Design Based Research vs. Mixed Methods: The Differences and Commonalities

This post is a summary and some reflection on a discussion paper posted to ITForum. It’s by Goknur Kaplan Akilli and is titled Design Based Research vs. Mixed Methods: The Differences and Commonalities. The author is a PhD candidate with some interesting research runs on the board.

The following contains two main sections

  1. Reflections – my, as yet incomplete, meanderings on the paper.
  2. Summary – an attempt to understand the paper.


This paper seems to indicate that the education discipline, like information systems, appears to be struggling with understanding where design research fits. How is it different? How to do it well? Reading this paper should help me, given that one of my current tasks is to re-write chapter 3 of my thesis and essentially set out what I understand about these questions.

Given my background in information systems much of my thoughts on the following are influenced by that work. One representation of that work is given on the design research in information systems page. However, I don’t agree with a number of the points made there.

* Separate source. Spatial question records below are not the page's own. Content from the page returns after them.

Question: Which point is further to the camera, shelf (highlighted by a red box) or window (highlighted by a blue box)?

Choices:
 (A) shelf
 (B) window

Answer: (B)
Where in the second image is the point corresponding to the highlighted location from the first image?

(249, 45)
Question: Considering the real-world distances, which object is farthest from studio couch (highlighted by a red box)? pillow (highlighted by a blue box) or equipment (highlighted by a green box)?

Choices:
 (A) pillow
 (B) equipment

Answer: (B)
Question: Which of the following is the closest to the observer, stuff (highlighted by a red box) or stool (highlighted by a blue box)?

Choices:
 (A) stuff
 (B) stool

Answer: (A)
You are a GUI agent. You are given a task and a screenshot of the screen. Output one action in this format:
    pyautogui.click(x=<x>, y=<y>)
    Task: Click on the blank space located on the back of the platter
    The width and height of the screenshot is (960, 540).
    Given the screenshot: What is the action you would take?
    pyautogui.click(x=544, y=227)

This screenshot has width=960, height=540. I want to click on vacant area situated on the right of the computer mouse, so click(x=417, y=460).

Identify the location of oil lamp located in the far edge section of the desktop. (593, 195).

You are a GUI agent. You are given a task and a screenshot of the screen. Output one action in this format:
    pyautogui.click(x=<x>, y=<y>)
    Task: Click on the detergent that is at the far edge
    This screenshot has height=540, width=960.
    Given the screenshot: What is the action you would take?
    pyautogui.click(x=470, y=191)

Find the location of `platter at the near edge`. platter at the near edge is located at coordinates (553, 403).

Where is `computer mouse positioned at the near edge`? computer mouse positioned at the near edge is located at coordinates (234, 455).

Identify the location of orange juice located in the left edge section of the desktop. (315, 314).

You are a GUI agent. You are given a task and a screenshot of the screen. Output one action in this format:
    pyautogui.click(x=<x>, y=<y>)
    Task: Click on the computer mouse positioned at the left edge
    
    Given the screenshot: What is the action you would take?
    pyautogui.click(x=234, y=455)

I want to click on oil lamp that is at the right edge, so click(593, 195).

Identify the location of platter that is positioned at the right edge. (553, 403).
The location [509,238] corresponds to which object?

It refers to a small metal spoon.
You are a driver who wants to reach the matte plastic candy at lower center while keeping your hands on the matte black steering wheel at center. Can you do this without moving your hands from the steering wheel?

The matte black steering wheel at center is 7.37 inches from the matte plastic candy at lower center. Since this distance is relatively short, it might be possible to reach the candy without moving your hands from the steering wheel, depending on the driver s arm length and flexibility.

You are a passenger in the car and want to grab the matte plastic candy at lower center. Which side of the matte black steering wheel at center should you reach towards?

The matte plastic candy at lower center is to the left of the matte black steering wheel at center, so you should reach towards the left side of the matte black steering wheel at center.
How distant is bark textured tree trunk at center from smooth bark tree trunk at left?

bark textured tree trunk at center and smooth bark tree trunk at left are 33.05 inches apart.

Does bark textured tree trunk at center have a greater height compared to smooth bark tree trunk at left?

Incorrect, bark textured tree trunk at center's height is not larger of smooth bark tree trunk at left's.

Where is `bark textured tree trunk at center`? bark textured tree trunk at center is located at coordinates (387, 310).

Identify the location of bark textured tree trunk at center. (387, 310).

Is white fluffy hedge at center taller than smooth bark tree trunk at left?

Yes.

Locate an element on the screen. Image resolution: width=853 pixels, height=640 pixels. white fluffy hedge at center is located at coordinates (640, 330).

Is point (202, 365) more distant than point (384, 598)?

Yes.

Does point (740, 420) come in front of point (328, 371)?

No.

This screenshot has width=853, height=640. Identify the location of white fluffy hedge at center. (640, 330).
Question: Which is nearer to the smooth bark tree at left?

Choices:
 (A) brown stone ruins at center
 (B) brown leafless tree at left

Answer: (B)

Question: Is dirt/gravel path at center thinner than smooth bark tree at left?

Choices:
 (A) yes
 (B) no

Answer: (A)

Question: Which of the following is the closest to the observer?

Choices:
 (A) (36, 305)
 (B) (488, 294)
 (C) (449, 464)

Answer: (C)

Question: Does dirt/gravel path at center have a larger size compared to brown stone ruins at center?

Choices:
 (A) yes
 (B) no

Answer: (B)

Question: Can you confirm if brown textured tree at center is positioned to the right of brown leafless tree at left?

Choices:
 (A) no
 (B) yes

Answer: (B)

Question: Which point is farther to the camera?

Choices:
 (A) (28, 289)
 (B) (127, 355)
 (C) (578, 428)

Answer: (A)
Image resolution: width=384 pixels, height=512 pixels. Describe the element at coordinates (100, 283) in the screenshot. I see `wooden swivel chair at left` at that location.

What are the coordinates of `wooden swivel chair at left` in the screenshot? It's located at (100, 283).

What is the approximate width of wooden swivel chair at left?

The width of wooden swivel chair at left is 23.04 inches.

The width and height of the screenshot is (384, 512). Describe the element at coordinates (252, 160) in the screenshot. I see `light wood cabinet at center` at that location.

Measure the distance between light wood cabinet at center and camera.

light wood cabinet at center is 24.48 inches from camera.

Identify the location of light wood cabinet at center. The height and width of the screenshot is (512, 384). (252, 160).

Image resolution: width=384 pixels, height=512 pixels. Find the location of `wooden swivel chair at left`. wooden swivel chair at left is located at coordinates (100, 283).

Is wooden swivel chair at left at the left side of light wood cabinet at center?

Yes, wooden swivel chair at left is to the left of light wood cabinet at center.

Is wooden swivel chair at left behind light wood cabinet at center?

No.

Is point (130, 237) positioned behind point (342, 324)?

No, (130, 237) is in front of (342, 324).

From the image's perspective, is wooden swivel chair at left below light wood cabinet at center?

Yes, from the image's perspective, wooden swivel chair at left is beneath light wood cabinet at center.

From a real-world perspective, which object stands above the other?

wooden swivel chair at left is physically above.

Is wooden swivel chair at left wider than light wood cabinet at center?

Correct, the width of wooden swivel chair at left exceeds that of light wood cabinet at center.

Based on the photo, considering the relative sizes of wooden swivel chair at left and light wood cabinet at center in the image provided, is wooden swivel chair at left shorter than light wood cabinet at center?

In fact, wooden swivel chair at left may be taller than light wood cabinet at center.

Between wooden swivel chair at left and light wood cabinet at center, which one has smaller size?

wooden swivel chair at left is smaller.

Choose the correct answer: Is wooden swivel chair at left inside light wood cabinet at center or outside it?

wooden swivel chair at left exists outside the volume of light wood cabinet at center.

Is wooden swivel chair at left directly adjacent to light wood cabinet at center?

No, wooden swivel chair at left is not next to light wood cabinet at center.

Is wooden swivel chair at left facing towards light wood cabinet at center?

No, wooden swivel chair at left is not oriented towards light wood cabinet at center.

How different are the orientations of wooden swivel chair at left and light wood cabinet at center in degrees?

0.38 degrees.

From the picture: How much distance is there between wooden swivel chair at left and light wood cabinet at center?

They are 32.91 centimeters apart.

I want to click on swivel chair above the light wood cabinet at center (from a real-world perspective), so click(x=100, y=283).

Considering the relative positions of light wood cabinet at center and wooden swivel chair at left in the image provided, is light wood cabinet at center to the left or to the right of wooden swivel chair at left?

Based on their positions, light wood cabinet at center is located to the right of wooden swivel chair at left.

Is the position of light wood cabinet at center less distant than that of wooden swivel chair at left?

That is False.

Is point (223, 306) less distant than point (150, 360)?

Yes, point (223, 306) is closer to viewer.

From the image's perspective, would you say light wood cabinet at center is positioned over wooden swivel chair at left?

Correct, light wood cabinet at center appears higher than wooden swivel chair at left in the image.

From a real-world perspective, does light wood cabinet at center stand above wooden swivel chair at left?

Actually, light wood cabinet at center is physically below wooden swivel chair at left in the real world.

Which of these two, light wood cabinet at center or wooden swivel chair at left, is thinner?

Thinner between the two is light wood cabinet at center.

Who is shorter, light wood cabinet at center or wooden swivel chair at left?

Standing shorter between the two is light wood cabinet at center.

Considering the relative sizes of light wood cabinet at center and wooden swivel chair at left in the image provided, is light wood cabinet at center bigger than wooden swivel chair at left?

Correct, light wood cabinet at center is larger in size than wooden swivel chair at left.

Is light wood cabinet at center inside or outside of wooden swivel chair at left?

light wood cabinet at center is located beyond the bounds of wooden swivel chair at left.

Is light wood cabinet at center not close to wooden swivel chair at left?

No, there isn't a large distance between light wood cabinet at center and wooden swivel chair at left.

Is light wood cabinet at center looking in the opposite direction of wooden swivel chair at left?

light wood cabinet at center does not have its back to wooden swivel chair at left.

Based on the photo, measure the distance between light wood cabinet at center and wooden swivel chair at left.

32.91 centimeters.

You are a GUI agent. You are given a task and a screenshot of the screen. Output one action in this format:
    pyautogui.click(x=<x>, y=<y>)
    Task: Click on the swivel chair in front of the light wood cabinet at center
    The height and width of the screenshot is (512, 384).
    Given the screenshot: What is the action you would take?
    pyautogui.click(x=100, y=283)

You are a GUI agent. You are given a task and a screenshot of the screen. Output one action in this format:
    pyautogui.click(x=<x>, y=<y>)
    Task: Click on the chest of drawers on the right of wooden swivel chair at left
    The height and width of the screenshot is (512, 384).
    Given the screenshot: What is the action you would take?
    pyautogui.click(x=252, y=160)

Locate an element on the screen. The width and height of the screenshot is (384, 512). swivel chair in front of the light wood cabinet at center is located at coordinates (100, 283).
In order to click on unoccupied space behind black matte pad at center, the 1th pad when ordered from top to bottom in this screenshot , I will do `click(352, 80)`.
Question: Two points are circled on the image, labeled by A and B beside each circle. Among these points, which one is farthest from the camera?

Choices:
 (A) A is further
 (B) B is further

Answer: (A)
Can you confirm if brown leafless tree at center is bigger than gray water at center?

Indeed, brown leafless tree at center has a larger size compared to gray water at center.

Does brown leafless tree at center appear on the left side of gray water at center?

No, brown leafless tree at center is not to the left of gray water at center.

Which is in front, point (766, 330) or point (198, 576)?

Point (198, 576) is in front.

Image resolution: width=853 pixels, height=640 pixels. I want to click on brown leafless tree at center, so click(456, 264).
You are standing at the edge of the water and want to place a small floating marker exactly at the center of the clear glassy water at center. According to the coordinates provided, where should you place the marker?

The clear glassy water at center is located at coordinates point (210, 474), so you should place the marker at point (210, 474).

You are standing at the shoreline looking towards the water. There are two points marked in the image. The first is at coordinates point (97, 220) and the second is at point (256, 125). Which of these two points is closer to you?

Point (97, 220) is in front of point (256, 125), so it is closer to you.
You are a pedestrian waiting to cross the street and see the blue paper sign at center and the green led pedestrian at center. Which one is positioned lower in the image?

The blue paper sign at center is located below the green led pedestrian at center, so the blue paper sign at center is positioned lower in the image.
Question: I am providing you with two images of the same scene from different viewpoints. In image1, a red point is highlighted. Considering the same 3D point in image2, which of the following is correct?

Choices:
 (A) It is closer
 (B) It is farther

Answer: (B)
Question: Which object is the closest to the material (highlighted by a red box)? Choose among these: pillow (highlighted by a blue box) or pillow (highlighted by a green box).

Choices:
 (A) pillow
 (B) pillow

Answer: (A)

Questions and points of disagreement or depature

DBR: a methodology or a paradigm

There appears to be some confusion over whether or not DBR is a methodology or a paradigm. Which may come back to a lack of agreement on the difference amongst the author and her cited sources.

In the last paragraph of the section on DBR the author suggests

Lastly, the immaturity of the methodology is another criticism (Kelly, 2004; Wang & Hannafin, 2005), which consists of methodological challenges that need to be addressed if DBR is to be developed “from a loose set of methods into a rigorous methodology” (Kelly, 2004, p.116).

In the conclusion the author suggests

DBR is more of a generic paradigm rather than a method in the way that mixed methods research is. DBR offers a new worldview of theory development and refinement along with design to construct design sciences of education.

So which is it, paradigm or method?

Dede’s “conditions of success” criticism

In a couple of sentences the author describes Dede’s (2004, 2005) criticisms of DBR related to “conditions of success”.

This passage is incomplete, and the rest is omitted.